I won’t waste your time with another article someone wrote, telling you that microtransactions are a blight on the video game industry and that any company that uses them should be put to the gallows. That is a discussion for another time. This is about EA. When the first trailer dropped for Battlefront II I will admit I was extremely excited. I watched it a few times and thought, “Maybe this game is going to actually deliver fun multiplayer AND single player experience.” Well months go by and the news gets more and more grim. The game looks clumsy, the campaign shallow, and the progression system was essentially pay-to-win. Well, damn. What was worse was that EA was mostly silent about the whole thing and what they did respond with was arrogant dismissal and public statements that could be summed up as, “Meh, we ain’t changing it.” This was infuriating on two fronts:
- I am a lifelong Star Wars fan and I am watching a major company waste an amazing opportunity to do something great with the franchise I grew up with.
- It shows how willfully cavalier EA was despite the reactions from the players.
Sure there were some players who enjoyed the game and those who played it without purchasing any loot boxes but if you had a internet connection in any way, chances were you saw some news outlet commenting on the outrage being poured all over EA from its fans. Some countries even had to review the game to see if it violated any gambling laws.
It shows how willfully cavalier EA was despite the reaction to the players.
But here we are. A new year with new titles to get hyped up for and EA’s lineup of games has some very intriguing prospects. We have Anthem, A Way Out, and Fe just to name a few. A Way Out looks like it’s going to provide a unique experience with an intense story being told by two players. Fe feels like I will be playing 90% of the game with my mouth agape from how aesthetically beautiful it is. And Anthem? I get excited at the thought of players flying around in their Iron Man suits exploring dangerous terrain filled with monsters. Its E3 showing was great and I felt the excitement building but I almost immediately asked, “How much are people going to pay to get the coolest suits?” Why did my mind jump right to that thought? My jaded and bitter experience from BFII has me already looking for where the “catch” is. Are we going to be paying for suits? Gear? Whole parts of the story/missions? I have to be honest, that feeling sucks. I don’t like being jaded especially when it comes to looking at video games and what they can accomplish. What I am probably most bitter about that is, EA’s action have caused me, and others I assume, to think that way.

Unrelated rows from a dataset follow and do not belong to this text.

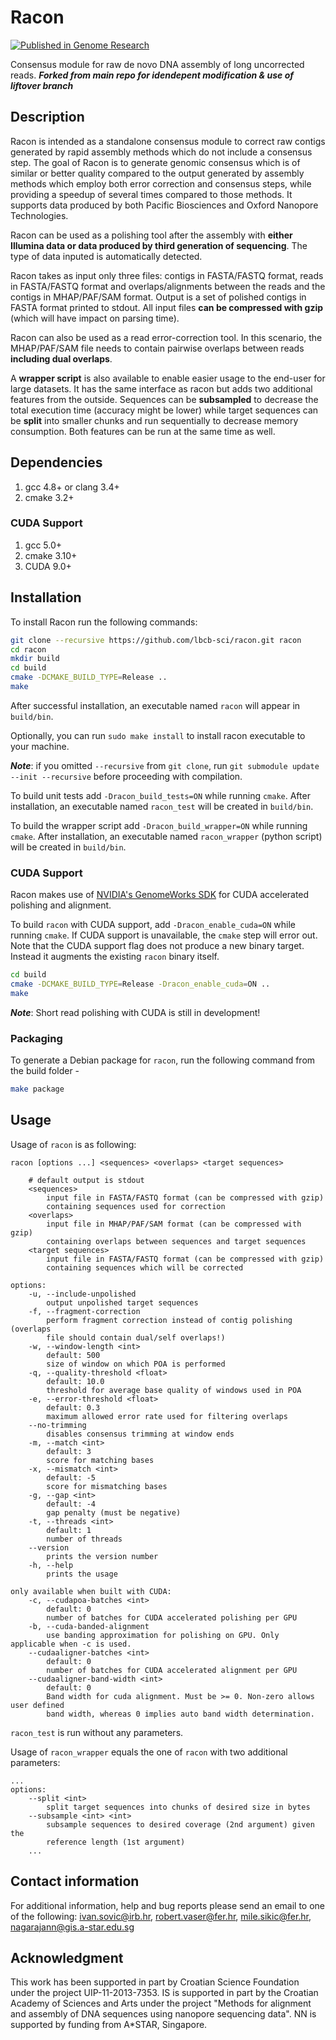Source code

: # Racon
[![Published in Genome Research](https://img.shields.io/badge/published%20in-Genome%20Research-blue.svg)](https://doi.org/10.1101/gr.214270.116)

Consensus module for raw de novo DNA assembly of long uncorrected reads. 
***Forked from main repo for idendepent modification & use of liftover branch***

## Description
Racon is intended as a standalone consensus module to correct raw contigs generated by rapid assembly methods which do not include a consensus step. The goal of Racon is to generate genomic consensus which is of similar or better quality compared to the output generated by assembly methods which employ both error correction and consensus steps, while providing a speedup of several times compared to those methods. It supports data produced by both Pacific Biosciences and Oxford Nanopore Technologies.

Racon can be used as a polishing tool after the assembly with **either Illumina data or data produced by third generation of sequencing**. The type of data inputed is automatically detected.

Racon takes as input only three files: contigs in FASTA/FASTQ format, reads in FASTA/FASTQ format and overlaps/alignments between the reads and the contigs in MHAP/PAF/SAM format. Output is a set of polished contigs in FASTA format printed to stdout. All input files **can be compressed with gzip** (which will have impact on parsing time).

Racon can also be used as a read error-correction tool. In this scenario, the MHAP/PAF/SAM file needs to contain pairwise overlaps between reads **including dual overlaps**.

A **wrapper script** is also available to enable easier usage to the end-user for large datasets. It has the same interface as racon but adds two additional features from the outside. Sequences can be **subsampled** to decrease the total execution time (accuracy might be lower) while target sequences can be **split** into smaller chunks and run sequentially to decrease memory consumption. Both features can be run at the same time as well.

## Dependencies
1. gcc 4.8+ or clang 3.4+
2. cmake 3.2+

### CUDA Support
1. gcc 5.0+
2. cmake 3.10+
4. CUDA 9.0+

## Installation
To install Racon run the following commands:

```bash
git clone --recursive https://github.com/lbcb-sci/racon.git racon
cd racon
mkdir build
cd build
cmake -DCMAKE_BUILD_TYPE=Release ..
make
```

After successful installation, an executable named `racon` will appear in `build/bin`.

Optionally, you can run `sudo make install` to install racon executable to your machine.

***Note***: if you omitted `--recursive` from `git clone`, run `git submodule update --init --recursive` before proceeding with compilation.

To build unit tests add `-Dracon_build_tests=ON` while running `cmake`. After installation, an executable named `racon_test` will be created in `build/bin`.

To build the wrapper script add `-Dracon_build_wrapper=ON` while running `cmake`. After installation, an executable named `racon_wrapper` (python script) will be created in `build/bin`.

### CUDA Support
Racon makes use of [NVIDIA's GenomeWorks SDK](https://github.com/clara-parabricks/GenomeWorks) for CUDA accelerated polishing and alignment.

To build `racon` with CUDA support, add `-Dracon_enable_cuda=ON` while running `cmake`. If CUDA support is unavailable, the `cmake` step will error out.
Note that the CUDA support flag does not produce a new binary target. Instead it augments the existing `racon` binary itself.

```bash
cd build
cmake -DCMAKE_BUILD_TYPE=Release -Dracon_enable_cuda=ON ..
make
```

***Note***: Short read polishing with CUDA is still in development!

### Packaging
To generate a Debian package for `racon`, run the following command from the build folder -

```bash
make package
```

## Usage
Usage of `racon` is as following:

    racon [options ...] <sequences> <overlaps> <target sequences>

        # default output is stdout
        <sequences>
            input file in FASTA/FASTQ format (can be compressed with gzip)
            containing sequences used for correction
        <overlaps>
            input file in MHAP/PAF/SAM format (can be compressed with gzip)
            containing overlaps between sequences and target sequences
        <target sequences>
            input file in FASTA/FASTQ format (can be compressed with gzip)
            containing sequences which will be corrected

    options:
        -u, --include-unpolished
            output unpolished target sequences
        -f, --fragment-correction
            perform fragment correction instead of contig polishing (overlaps
            file should contain dual/self overlaps!)
        -w, --window-length <int>
            default: 500
            size of window on which POA is performed
        -q, --quality-threshold <float>
            default: 10.0
            threshold for average base quality of windows used in POA
        -e, --error-threshold <float>
            default: 0.3
            maximum allowed error rate used for filtering overlaps
        --no-trimming
            disables consensus trimming at window ends
        -m, --match <int>
            default: 3
            score for matching bases
        -x, --mismatch <int>
            default: -5
            score for mismatching bases
        -g, --gap <int>
            default: -4
            gap penalty (must be negative)
        -t, --threads <int>
            default: 1
            number of threads
        --version
            prints the version number
        -h, --help
            prints the usage

    only available when built with CUDA:
        -c, --cudapoa-batches <int>
            default: 0
            number of batches for CUDA accelerated polishing per GPU
        -b, --cuda-banded-alignment
            use banding approximation for polishing on GPU. Only applicable when -c is used.
        --cudaaligner-batches <int>
            default: 0
            number of batches for CUDA accelerated alignment per GPU
        --cudaaligner-band-width <int>
            default: 0
            Band width for cuda alignment. Must be >= 0. Non-zero allows user defined
            band width, whereas 0 implies auto band width determination.

`racon_test` is run without any parameters.

Usage of `racon_wrapper` equals the one of `racon` with two additional parameters:

    ...
    options:
        --split <int>
            split target sequences into chunks of desired size in bytes
        --subsample <int> <int>
            subsample sequences to desired coverage (2nd argument) given the
            reference length (1st argument)
        ...

## Contact information

For additional information, help and bug reports please send an email to one of the following: ivan.sovic@irb.hr, robert.vaser@fer.hr, mile.sikic@fer.hr, nagarajann@gis.a-star.edu.sg

## Acknowledgment

This work has been supported in part by Croatian Science Foundation under the project UIP-11-2013-7353. IS is supported in part by the Croatian Academy of Sciences and Arts under the project "Methods for alignment and assembly of DNA sequences using nanopore sequencing data". NN is supported by funding from A*STAR, Singapore.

EA used to be an industry titan. While not every game they made was a gem, there were plenty that left an impression. Their partnership with other developers has given the gaming culture some of the most memorable and lasting experiences we’ve ever had. I would love to replicate that feeling and not hold onto a grudge against a money hungry super corporation who is complacent with their image so long as people keep buying what they’re peddling. Gamers sent them a very strong and loud message with the failures of BFII. It is my sincerest hope that, in the years ahead, they remember that, together, we can take this industry further and we can better the image of what it means to make games with a passionate spirit and not a greedy one.